Мы шли по главной улице Вятки и глазели по сторонам. Домики были маленькие, похожие на стандартные. Отовсюду из открытых окон слышалась русская речь.

– Определенно можно сказать лишь одно: они не те, за кого себя выдают, – донесся из домика приятный голос.

– Но позвольте, они вовсе ни за кого себя не выдавали…

– Сумасшедшие, одно слово, – сказала женщина.

– Нет, вы как хотите, а в России что-то неладно, – опять сказал приятный голос. – Да-с!

– Вечно вы, Иван Трофимович, преувеличиваете…

Мы миновали невидимых собеседников, плохо веря своим ушам. В соседнем доме мать воспитывала ребенка:

– А ты вот не повторяй, не повторяй, если не понимаешь! Не мог он такого сказать!

– Я сам слышал, – пискнул мальчик.

– Мало ли что слышал! Креста на тебе нет!

– Погибла матушка Россия. Он так сказал…

– Неужто опять убили государя? – ахнула женщина.

Наконец мы подошли к дому Отца. Он отличался от других строений. Дом был сложен из пальмовых стволов на манер русской пятистенки. Стволы были какие-то мохнатые, отчего изба казалась давно не стриженной. Наш провожатый поднялся на крыльцо и постучал в дверь.

Патриарх всея Бризании

– Милости прошу! – раздался голос из дома.

Миновав темные сени, мы оказались в горнице. Посреди нее возвышалась русская печь. Вероятно, это была самая южная русская печь в мире, поскольку находилась она почти на экваторе. Приглядевшись, мы обнаружили, что это не печь, а бутафория. Она тоже была сложена из пальм.

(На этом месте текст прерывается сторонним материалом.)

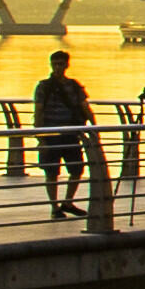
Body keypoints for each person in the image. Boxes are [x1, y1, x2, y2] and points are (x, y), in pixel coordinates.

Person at [30, 48, 98, 217]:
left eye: (61, 64)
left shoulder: (74, 86)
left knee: (76, 170)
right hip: (51, 134)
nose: (58, 67)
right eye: (55, 64)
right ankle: (55, 208)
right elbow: (38, 111)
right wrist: (41, 137)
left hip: (71, 134)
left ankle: (68, 202)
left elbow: (85, 106)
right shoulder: (43, 87)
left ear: (67, 65)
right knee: (51, 173)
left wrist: (94, 127)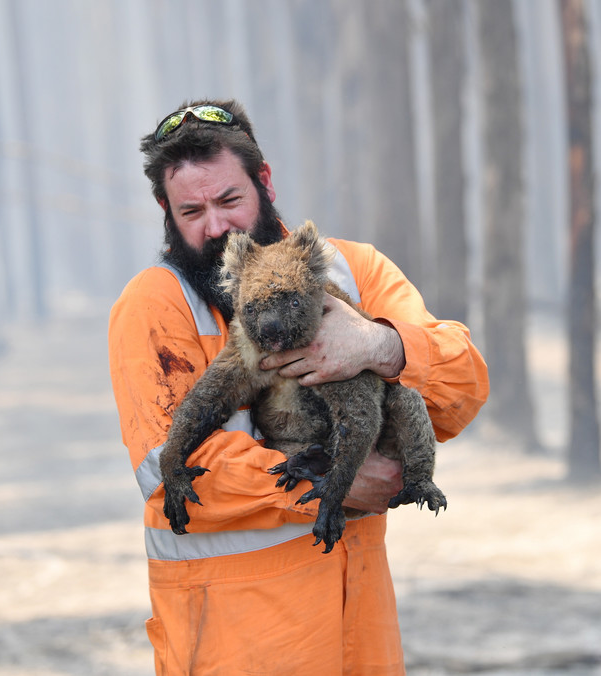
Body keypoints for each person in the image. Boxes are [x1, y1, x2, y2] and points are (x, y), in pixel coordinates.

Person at [108, 99, 489, 675]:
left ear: (264, 182)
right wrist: (324, 483)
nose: (216, 227)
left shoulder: (350, 270)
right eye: (191, 210)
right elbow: (168, 467)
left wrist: (379, 346)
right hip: (232, 647)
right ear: (165, 210)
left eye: (230, 200)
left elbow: (463, 385)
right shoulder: (155, 306)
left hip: (360, 638)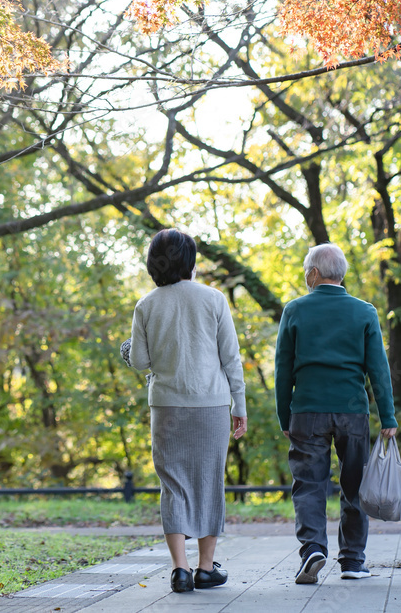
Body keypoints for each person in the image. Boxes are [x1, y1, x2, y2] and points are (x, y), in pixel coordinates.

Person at [121, 229, 247, 594]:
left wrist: (128, 349)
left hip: (167, 405)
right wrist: (238, 405)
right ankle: (206, 568)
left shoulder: (146, 305)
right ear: (190, 260)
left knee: (173, 484)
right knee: (210, 482)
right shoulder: (214, 299)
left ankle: (180, 569)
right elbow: (231, 358)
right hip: (211, 404)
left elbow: (140, 361)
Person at [274, 242, 398, 585]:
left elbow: (283, 369)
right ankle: (353, 562)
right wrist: (388, 417)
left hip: (307, 411)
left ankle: (313, 548)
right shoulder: (364, 312)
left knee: (309, 484)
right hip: (351, 411)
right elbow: (378, 368)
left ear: (314, 273)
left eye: (305, 273)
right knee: (355, 486)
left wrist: (285, 416)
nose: (304, 278)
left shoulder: (295, 310)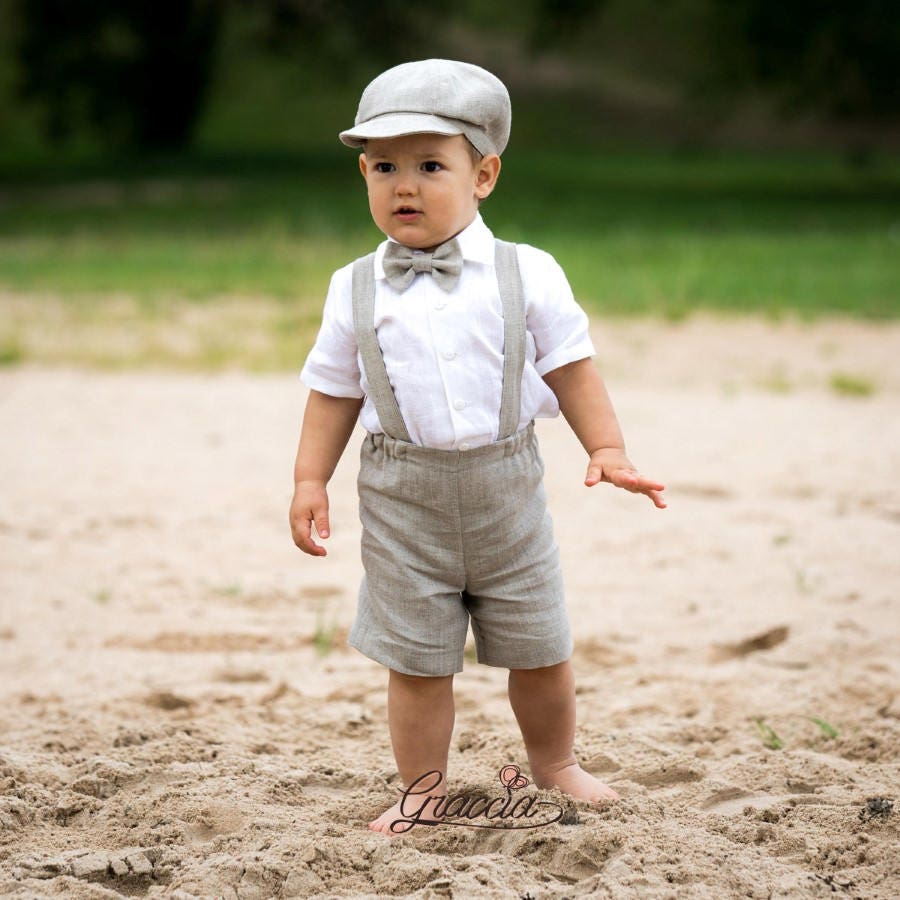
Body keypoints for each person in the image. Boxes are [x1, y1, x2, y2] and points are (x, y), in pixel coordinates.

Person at [289, 59, 665, 836]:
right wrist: (308, 480)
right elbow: (333, 390)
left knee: (540, 645)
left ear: (483, 173)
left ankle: (554, 761)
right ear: (363, 173)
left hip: (506, 491)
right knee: (417, 661)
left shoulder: (526, 272)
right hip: (402, 501)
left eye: (431, 166)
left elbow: (571, 364)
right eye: (385, 167)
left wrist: (608, 446)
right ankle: (423, 788)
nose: (405, 186)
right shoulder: (352, 286)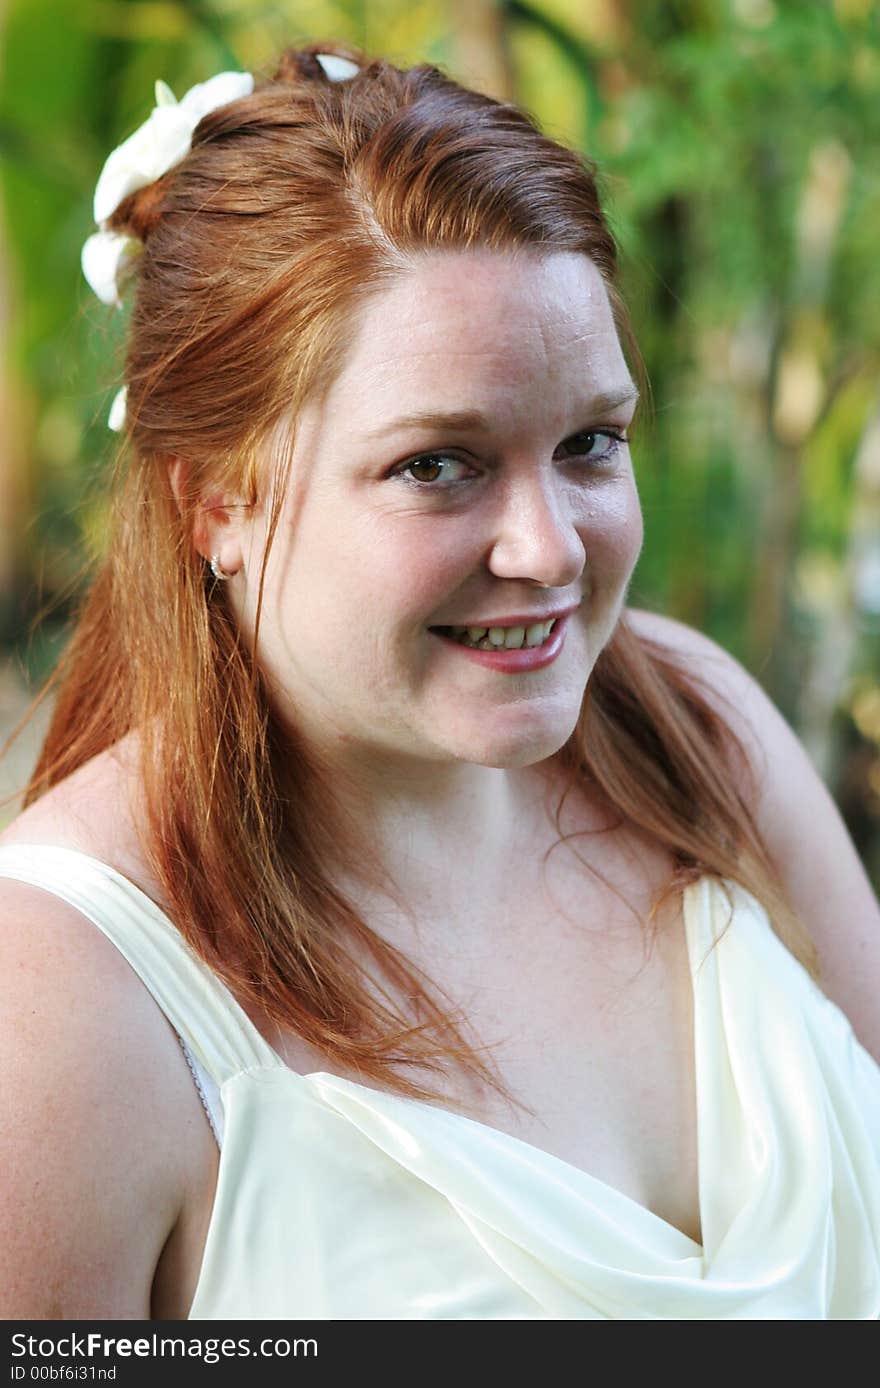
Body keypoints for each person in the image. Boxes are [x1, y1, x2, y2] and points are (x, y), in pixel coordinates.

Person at [0, 40, 878, 1323]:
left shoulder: (696, 730)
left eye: (590, 443)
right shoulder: (67, 1005)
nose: (551, 550)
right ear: (217, 502)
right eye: (438, 464)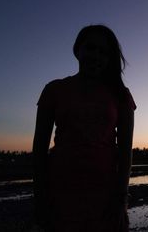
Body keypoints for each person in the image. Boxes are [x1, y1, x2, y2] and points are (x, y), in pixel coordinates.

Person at [32, 25, 136, 231]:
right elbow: (39, 149)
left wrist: (121, 199)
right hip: (60, 193)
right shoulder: (54, 90)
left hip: (106, 197)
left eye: (103, 52)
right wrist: (40, 197)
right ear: (77, 50)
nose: (95, 56)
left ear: (109, 58)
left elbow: (126, 152)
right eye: (90, 48)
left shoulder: (121, 95)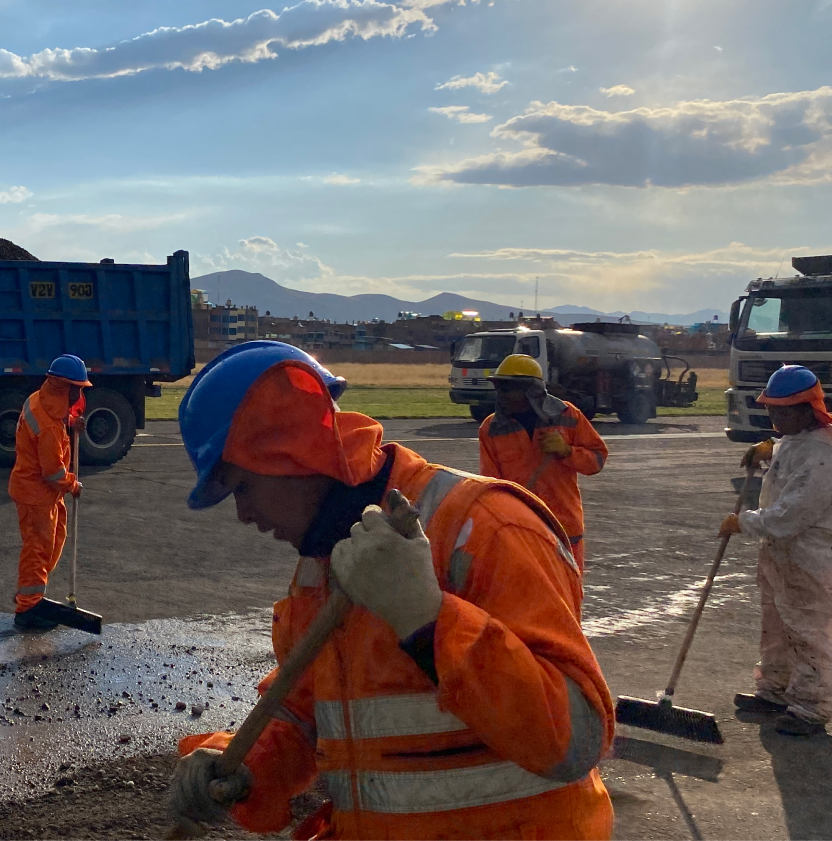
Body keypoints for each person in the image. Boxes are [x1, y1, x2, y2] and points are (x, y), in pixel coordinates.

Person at [168, 341, 613, 840]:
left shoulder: (484, 528)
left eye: (242, 488)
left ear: (287, 456)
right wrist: (242, 764)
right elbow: (306, 710)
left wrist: (428, 620)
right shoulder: (326, 564)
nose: (243, 515)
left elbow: (575, 741)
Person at [723, 365, 832, 737]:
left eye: (783, 410)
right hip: (782, 556)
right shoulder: (798, 443)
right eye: (771, 409)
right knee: (776, 628)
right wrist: (770, 451)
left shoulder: (822, 457)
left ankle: (811, 708)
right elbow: (791, 463)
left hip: (810, 558)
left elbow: (794, 513)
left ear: (808, 411)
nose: (774, 416)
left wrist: (745, 522)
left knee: (809, 633)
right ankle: (775, 691)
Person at [478, 354, 609, 569]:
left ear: (532, 390)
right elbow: (492, 487)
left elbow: (597, 460)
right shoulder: (491, 428)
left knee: (568, 595)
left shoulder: (568, 415)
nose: (501, 395)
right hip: (520, 529)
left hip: (564, 528)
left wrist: (567, 451)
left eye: (508, 388)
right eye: (499, 388)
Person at [9, 354, 89, 631]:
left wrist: (70, 423)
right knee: (38, 549)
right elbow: (52, 472)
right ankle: (28, 607)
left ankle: (30, 594)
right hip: (36, 494)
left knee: (55, 539)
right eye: (76, 388)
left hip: (43, 494)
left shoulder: (42, 401)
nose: (79, 393)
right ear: (62, 387)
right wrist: (73, 485)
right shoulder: (47, 426)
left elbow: (56, 422)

На печи, свесив ноги, сидел заспанный старик в длинной рубахе. В избе было чисто. В красном углу висел набор икон. В центре традиционная Богоматерь, справа от нее портрет Пушкина, а слева изображение бородатого мужчины с эполетом.

– Алексей Буланов, – шепнул Черемухин, показав на икону глазами.

– Чепуха! – шепнул генерал. – Это Николай Второй.

– Садитесь, господа, – сказал старик с печки.

Мы уселись на лавку.

– Что ж, познакомимся, – продолжал старик. – Зубов моя фамилия. Сергей Александрович.

Генерал по очереди представил нас. Зубов благожелательно улыбался и с удовольствием повторял наши фамилии. К каждой он добавлял слово «господин».

– Мы прибыли из России… – начал генерал.

– Знаю, голубчик, знаю, – сказал старик.

– Может быть, вам тоже неизвестно, что в России произошла смена государственного устройства? – вызывающе спросил генерал.

– Как же, наслышан, – ответил Зубов.

Он пошарил рукой по печке, и изба огласилась нежной музыкой позывных «Маяка».

– Московское время восемнадцать часов, – сказала дикторша.

Мы инстинктивно сверили часы. Отец Зубов выключил транзистор и спрятал его.

– Только – тсс! Никому! Умоляю!… – сказал он, прикладывая палец к губам. – Мой народ еще не дорос.

– Почему вы не сказали вашему народу правду? – воскликнул Лисоцкий.

– Они ничего не знают о Советском Союзе! – выпалил Черемухин.

Патриарх с удовольствием кивал, прикрыв глаза. Мы уже думали, что он заснул, как вдруг Отец Зубов открыл один глаз, отчего стал похож на курицу. Этот глаз смотрел злобно и насмешливо.

– Зачем нервировать народ? – тонким голосом спросил Отец и вдруг без всякого перехода добавил таинственно:

– Вы знаете, какой сейчас в России государь?

Вопрос был явно провокационный, но мы настолько опешили, что раскрыли рты и отрицательно помотали головами.

– Кирилл Третий! – воскликнул патриарх и радостно засмеялся.

– Шизик, – шепнул Черемухин. – Все ясно. Нужно сматывать удочки. Это не Бризания, а психиатрический заповедник.